L’ok a Opzione Donna
È la misura che più aveva sollecitato il Pd. Opzione Donna è stata ritoccata di un anno in più. Sarà, infatti, possibile per le donne avere alcuni benefici e accedere al pensionamento con il calcolo dell’assegno interamente contributivo non più con 58 anni di età e 35 di contributi oltre un anno di finestra mobile se dipendente (59 anni e 18 mesi di finestra se autonome) ma con 60 anni se dipendente e 61 se lavoratrice autonoma. Oltre a questo restano previste le finestre, quindi si uscirà con 61 anni se dipendente e 62 e mezzo se autonoma.
Espansione, il Contratto utile alla imprese e ai giovani
Una migliore opportunità per le aziende, per chi vuole lasciare anticipatamente il lavoro e per l’ingresso di giovani. È il contratto di espansione che consente lo scivolo pensionistico fino a cinque anni favorendo il turnover, viene esteso agli anni 2022 e 2023 e per questi due anni “il limite minimo” dei dipendenti delle imprese scende a cinquanta, soglia per potervi accedere.
RdC, scatta la stretta per chi rifiuta il lavoro
Altra misura che è stata rivista in senso restrittivo è quello del Reddito di cittadinanza che sarà sempre più legato alla reale volontà, quando questo è possibile, alla individuazione di un percorso di lavoro.
Il RdC è stato rifinanziato con un aumento di 1 miliardo. Tuttavia come ha sottolineato il ministro dell’Economia Daniele Franco saranno introdotti dei correttivi: stretta sui controlli e sui reati che impediscono di accedere alla misura, nuovi meccanismi per favorire la ricerca del lavoro dei beneficiari. Scatta il décalage dopo il primo rifiuto di un’offerta di lavoro e si potranno rifiutare massimo due offerte pena la decadenza dal beneficio.

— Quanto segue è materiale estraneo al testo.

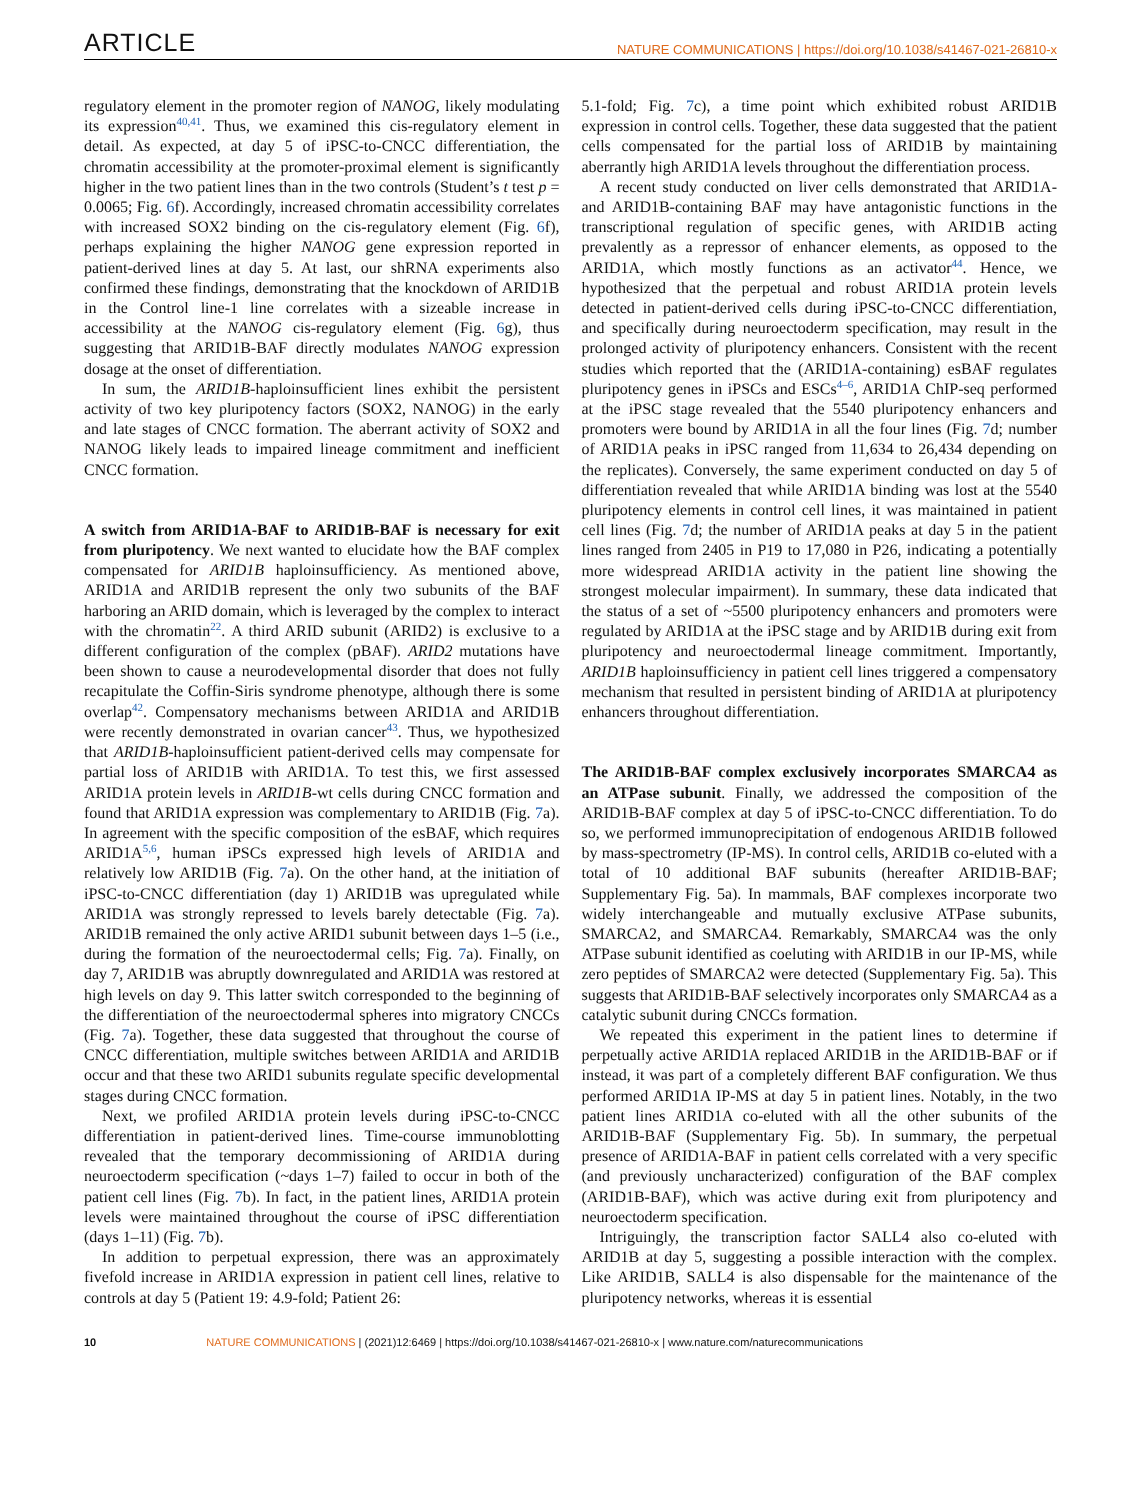ARTICLE NATURE COMMUNICATIONS | https://doi.org/10.1038/s41467-021-26810-x
regulatory element in the promoter region of NANOG, likely modulating its expression<sup>40,41</sup>. Thus, we examined this cis-regulatory element in detail. As expected, at day 5 of iPSC-to-CNCC differentiation, the chromatin accessibility at the promoter-proximal element is significantly higher in the two patient lines than in the two controls (Student’s t test p = 0.0065; Fig. 6f). Accordingly, increased chromatin accessibility correlates with increased SOX2 binding on the cis-regulatory element (Fig. 6f), perhaps explaining the higher NANOG gene expression reported in patient-derived lines at day 5. At last, our shRNA experiments also confirmed these findings, demonstrating that the knockdown of ARID1B in the Control line-1 line correlates with a sizeable increase in accessibility at the NANOG cis-regulatory element (Fig. 6g), thus suggesting that ARID1B-BAF directly modulates NANOG expression dosage at the onset of differentiation.
In sum, the ARID1B-haploinsufficient lines exhibit the persistent activity of two key pluripotency factors (SOX2, NANOG) in the early and late stages of CNCC formation. The aberrant activity of SOX2 and NANOG likely leads to impaired lineage commitment and inefficient CNCC formation.
A switch from ARID1A-BAF to ARID1B-BAF is necessary for exit from pluripotency. We next wanted to elucidate how the BAF complex compensated for ARID1B haploinsufficiency. As mentioned above, ARID1A and ARID1B represent the only two subunits of the BAF harboring an ARID domain, which is leveraged by the complex to interact with the chromatin<sup>22</sup>. A third ARID subunit (ARID2) is exclusive to a different configuration of the complex (pBAF). ARID2 mutations have been shown to cause a neurodevelopmental disorder that does not fully recapitulate the Coffin-Siris syndrome phenotype, although there is some overlap<sup>42</sup>. Compensatory mechanisms between ARID1A and ARID1B were recently demonstrated in ovarian cancer<sup>43</sup>. Thus, we hypothesized that ARID1B-haploinsufficient patient-derived cells may compensate for partial loss of ARID1B with ARID1A. To test this, we first assessed ARID1A protein levels in ARID1B-wt cells during CNCC formation and found that ARID1A expression was complementary to ARID1B (Fig. 7a). In agreement with the specific composition of the esBAF, which requires ARID1A<sup>5,6</sup>, human iPSCs expressed high levels of ARID1A and relatively low ARID1B (Fig. 7a). On the other hand, at the initiation of iPSC-to-CNCC differentiation (day 1) ARID1B was upregulated while ARID1A was strongly repressed to levels barely detectable (Fig. 7a). ARID1B remained the only active ARID1 subunit between days 1–5 (i.e., during the formation of the neuroectodermal cells; Fig. 7a). Finally, on day 7, ARID1B was abruptly downregulated and ARID1A was restored at high levels on day 9. This latter switch corresponded to the beginning of the differentiation of the neuroectodermal spheres into migratory CNCCs (Fig. 7a). Together, these data suggested that throughout the course of CNCC differentiation, multiple switches between ARID1A and ARID1B occur and that these two ARID1 subunits regulate specific developmental stages during CNCC formation.
Next, we profiled ARID1A protein levels during iPSC-to-CNCC differentiation in patient-derived lines. Time-course immunoblotting revealed that the temporary decommissioning of ARID1A during neuroectoderm specification (~days 1–7) failed to occur in both of the patient cell lines (Fig. 7b). In fact, in the patient lines, ARID1A protein levels were maintained throughout the course of iPSC differentiation (days 1–11) (Fig. 7b).
In addition to perpetual expression, there was an approximately fivefold increase in ARID1A expression in patient cell lines, relative to controls at day 5 (Patient 19: 4.9-fold; Patient 26:
5.1-fold; Fig. 7c), a time point which exhibited robust ARID1B expression in control cells. Together, these data suggested that the patient cells compensated for the partial loss of ARID1B by maintaining aberrantly high ARID1A levels throughout the differentiation process.
A recent study conducted on liver cells demonstrated that ARID1A- and ARID1B-containing BAF may have antagonistic functions in the transcriptional regulation of specific genes, with ARID1B acting prevalently as a repressor of enhancer elements, as opposed to the ARID1A, which mostly functions as an activator<sup>44</sup>. Hence, we hypothesized that the perpetual and robust ARID1A protein levels detected in patient-derived cells during iPSC-to-CNCC differentiation, and specifically during neuroectoderm specification, may result in the prolonged activity of pluripotency enhancers. Consistent with the recent studies which reported that the (ARID1A-containing) esBAF regulates pluripotency genes in iPSCs and ESCs<sup>4–6</sup>, ARID1A ChIP-seq performed at the iPSC stage revealed that the 5540 pluripotency enhancers and promoters were bound by ARID1A in all the four lines (Fig. 7d; number of ARID1A peaks in iPSC ranged from 11,634 to 26,434 depending on the replicates). Conversely, the same experiment conducted on day 5 of differentiation revealed that while ARID1A binding was lost at the 5540 pluripotency elements in control cell lines, it was maintained in patient cell lines (Fig. 7d; the number of ARID1A peaks at day 5 in the patient lines ranged from 2405 in P19 to 17,080 in P26, indicating a potentially more widespread ARID1A activity in the patient line showing the strongest molecular impairment). In summary, these data indicated that the status of a set of ~5500 pluripotency enhancers and promoters were regulated by ARID1A at the iPSC stage and by ARID1B during exit from pluripotency and neuroectodermal lineage commitment. Importantly, ARID1B haploinsufficiency in patient cell lines triggered a compensatory mechanism that resulted in persistent binding of ARID1A at pluripotency enhancers throughout differentiation.
The ARID1B-BAF complex exclusively incorporates SMARCA4 as an ATPase subunit. Finally, we addressed the composition of the ARID1B-BAF complex at day 5 of iPSC-to-CNCC differentiation. To do so, we performed immunoprecipitation of endogenous ARID1B followed by mass-spectrometry (IP-MS). In control cells, ARID1B co-eluted with a total of 10 additional BAF subunits (hereafter ARID1B-BAF; Supplementary Fig. 5a). In mammals, BAF complexes incorporate two widely interchangeable and mutually exclusive ATPase subunits, SMARCA2, and SMARCA4. Remarkably, SMARCA4 was the only ATPase subunit identified as coeluting with ARID1B in our IP-MS, while zero peptides of SMARCA2 were detected (Supplementary Fig. 5a). This suggests that ARID1B-BAF selectively incorporates only SMARCA4 as a catalytic subunit during CNCCs formation.
We repeated this experiment in the patient lines to determine if perpetually active ARID1A replaced ARID1B in the ARID1B-BAF or if instead, it was part of a completely different BAF configuration. We thus performed ARID1A IP-MS at day 5 in patient lines. Notably, in the two patient lines ARID1A co-eluted with all the other subunits of the ARID1B-BAF (Supplementary Fig. 5b). In summary, the perpetual presence of ARID1A-BAF in patient cells correlated with a very specific (and previously uncharacterized) configuration of the BAF complex (ARID1B-BAF), which was active during exit from pluripotency and neuroectoderm specification.
Intriguingly, the transcription factor SALL4 also co-eluted with ARID1B at day 5, suggesting a possible interaction with the complex. Like ARID1B, SALL4 is also dispensable for the maintenance of the pluripotency networks, whereas it is essential
10 NATURE COMMUNICATIONS | (2021)12:6469 | https://doi.org/10.1038/s41467-021-26810-x | www.nature.com/naturecommunications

Il nodo dei Centri per l’impiego
Uno dei problemi del mercato del lavoro è rappresentato dai sistemi che possono far incontrare domanda e offerta. Per creare migliori e più rapide condizioni il Governo ha destinato 70 milioni in più per far fronte al funzionamento dei Centri per l’impiego. Più altri 20 milioni per sviluppare le attività connesse all’attuazione “delle politiche attive del lavoro in favore dei giovani di età compresa tra i 16 e i 29 anni, non occupati né inseriti in un percorso di studio o formazione”. Si tratta di un problema particolarmente delicato, cioè la presa in carico di quei giovani che hanno abbandonato gli studi, ma non cercano un lavoro e nemmeno corsi di formazione per acquisire una esperienza di impiego. Si tratta dei cosiddetti “neet”.

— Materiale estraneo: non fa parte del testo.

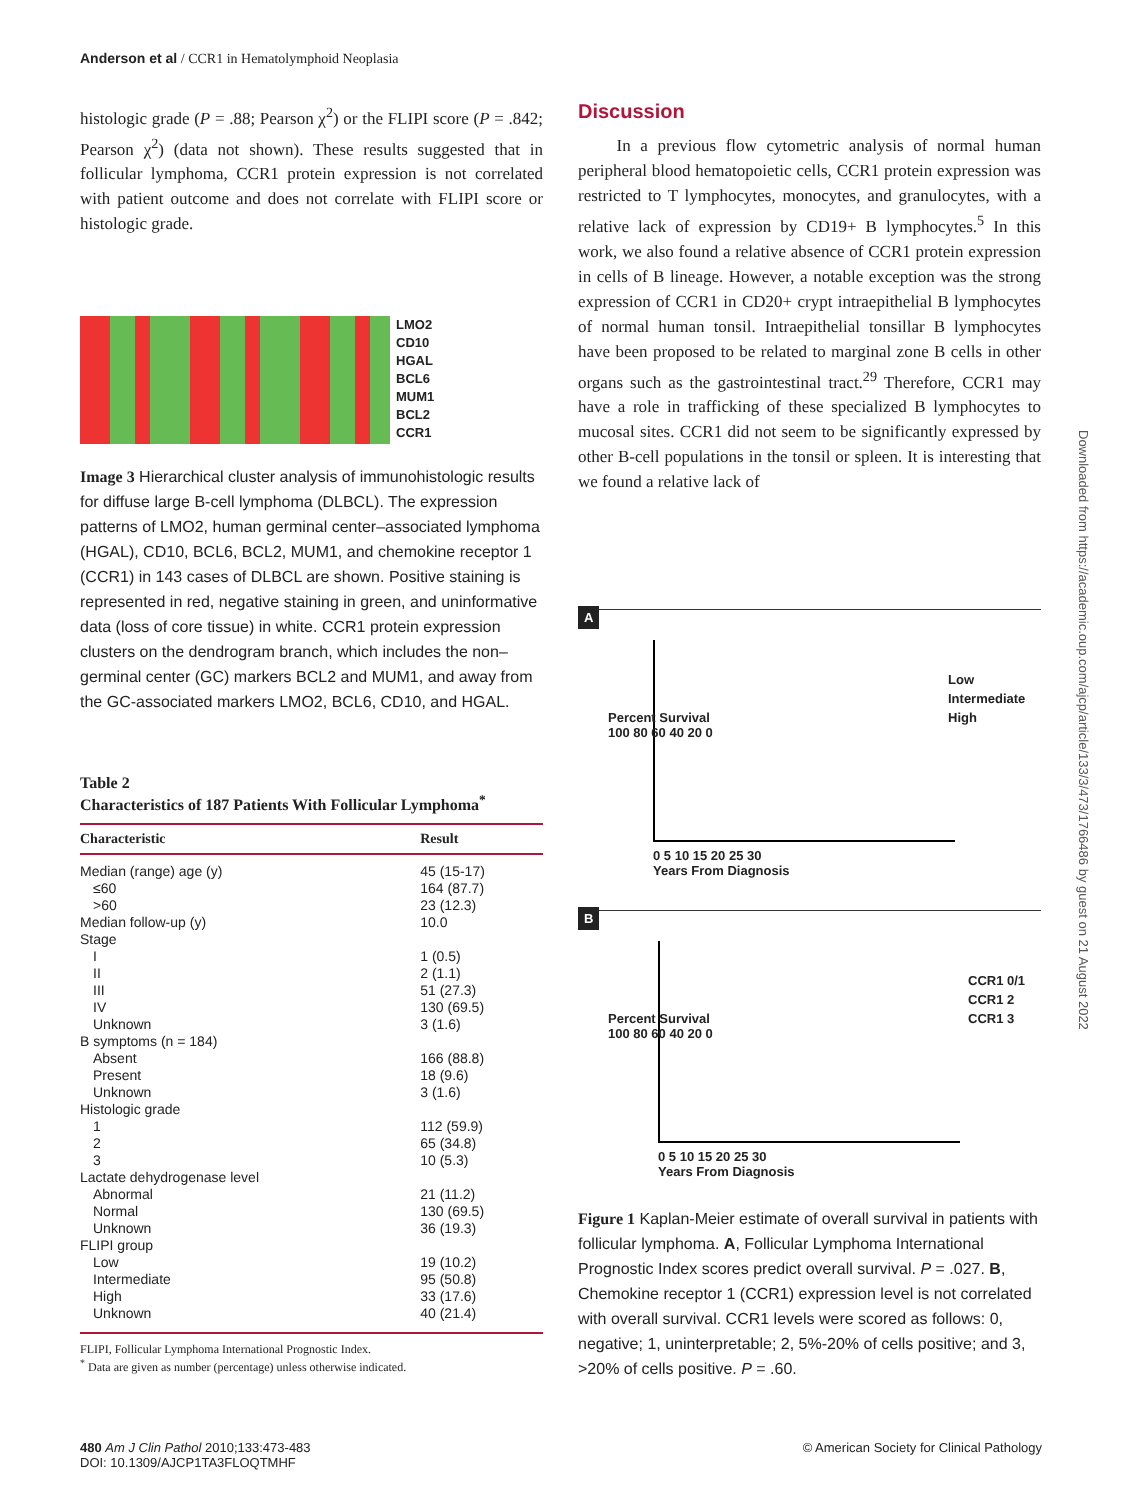Anderson et al / CCR1 in Hematolymphoid Neoplasia
histologic grade (P = .88; Pearson χ<sup>2</sup>) or the FLIPI score (P = .842; Pearson χ<sup>2</sup>) (data not shown). These results suggested that in follicular lymphoma, CCR1 protein expression is not correlated with patient outcome and does not correlate with FLIPI score or histologic grade.
LMO2
CD10
HGAL
BCL6
MUM1
BCL2
CCR1
Image 3 Hierarchical cluster analysis of immunohistologic results for diffuse large B-cell lymphoma (DLBCL). The expression patterns of LMO2, human germinal center–associated lymphoma (HGAL), CD10, BCL6, BCL2, MUM1, and chemokine receptor 1 (CCR1) in 143 cases of DLBCL are shown. Positive staining is represented in red, negative staining in green, and uninformative data (loss of core tissue) in white. CCR1 protein expression clusters on the dendrogram branch, which includes the non–germinal center (GC) markers BCL2 and MUM1, and away from the GC-associated markers LMO2, BCL6, CD10, and HGAL.
Table 2
Characteristics of 187 Patients With Follicular Lymphoma<sup>*</sup>
| Characteristic | Result |
| --- | --- |
| Median (range) age (y) | 45 (15-17) |
| ≤60 | 164 (87.7) |
| >60 | 23 (12.3) |
| Median follow-up (y) | 10.0 |
| Stage | |
| I | 1 (0.5) |
| II | 2 (1.1) |
| III | 51 (27.3) |
| IV | 130 (69.5) |
| Unknown | 3 (1.6) |
| B symptoms (n = 184) | |
| Absent | 166 (88.8) |
| Present | 18 (9.6) |
| Unknown | 3 (1.6) |
| Histologic grade | |
| 1 | 112 (59.9) |
| 2 | 65 (34.8) |
| 3 | 10 (5.3) |
| Lactate dehydrogenase level | |
| Abnormal | 21 (11.2) |
| Normal | 130 (69.5) |
| Unknown | 36 (19.3) |
| FLIPI group | |
| Low | 19 (10.2) |
| Intermediate | 95 (50.8) |
| High | 33 (17.6) |
| Unknown | 40 (21.4) |
FLIPI, Follicular Lymphoma International Prognostic Index.
<sup>*</sup> Data are given as number (percentage) unless otherwise indicated.
Discussion
In a previous flow cytometric analysis of normal human peripheral blood hematopoietic cells, CCR1 protein expression was restricted to T lymphocytes, monocytes, and granulocytes, with a relative lack of expression by CD19+ B lymphocytes.<sup>5</sup> In this work, we also found a relative absence of CCR1 protein expression in cells of B lineage. However, a notable exception was the strong expression of CCR1 in CD20+ crypt intraepithelial B lymphocytes of normal human tonsil. Intraepithelial tonsillar B lymphocytes have been proposed to be related to marginal zone B cells in other organs such as the gastrointestinal tract.<sup>29</sup> Therefore, CCR1 may have a role in trafficking of these specialized B lymphocytes to mucosal sites. CCR1 did not seem to be significantly expressed by other B-cell populations in the tonsil or spleen. It is interesting that we found a relative lack of
A
Percent Survival
100 80 60 40 20 0
0 5 10 15 20 25 30
Years From Diagnosis
Low
Intermediate
High
B
Percent Survival
100 80 60 40 20 0
0 5 10 15 20 25 30
Years From Diagnosis
CCR1 0/1
CCR1 2
CCR1 3
Figure 1 Kaplan-Meier estimate of overall survival in patients with follicular lymphoma. A, Follicular Lymphoma International Prognostic Index scores predict overall survival. P = .027. B, Chemokine receptor 1 (CCR1) expression level is not correlated with overall survival. CCR1 levels were scored as follows: 0, negative; 1, uninterpretable; 2, 5%-20% of cells positive; and 3, >20% of cells positive. P = .60.
Downloaded from https://academic.oup.com/ajcp/article/133/3/473/1766486 by guest on 21 August 2022
480 Am J Clin Pathol 2010;133:473-483
DOI: 10.1309/AJCP1TA3FLOQTMHF
© American Society for Clinical Pathology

Ammortizzatori sociali anche per le piccole e micro imprese
Nel complicato mondo del lavoro una parte sono le politiche attive e dall’altro le crisi occupazionali. Basterebbe il dato delle decine di vertenze aperte per comprendere come migliaia di lavoratori sono a rischio di perdita di posto e salario. La manovra dedica alla riforma degli ammortizzatori sociali 4,6 miliardi di euro. Saranno estesi alle imprese sotto i cinque dipendenti, attualmente privi della Cassa integrazione. Ampliata la platea Naspi con la riduzione delle ore lavorate. Inoltre c’è una novità rilevante per sostener nuove assunzioni. Ci sarà un bonus mensile per 12 mesi pari al 50% dell’assegno di Cigs che sarebbe stato corrisposto al lavoratore, per l’impresa che assume a tempo indeterminato – senza aver licenziato nei sei mesi precedenti – lavoratori in cassa integrazione straordinaria.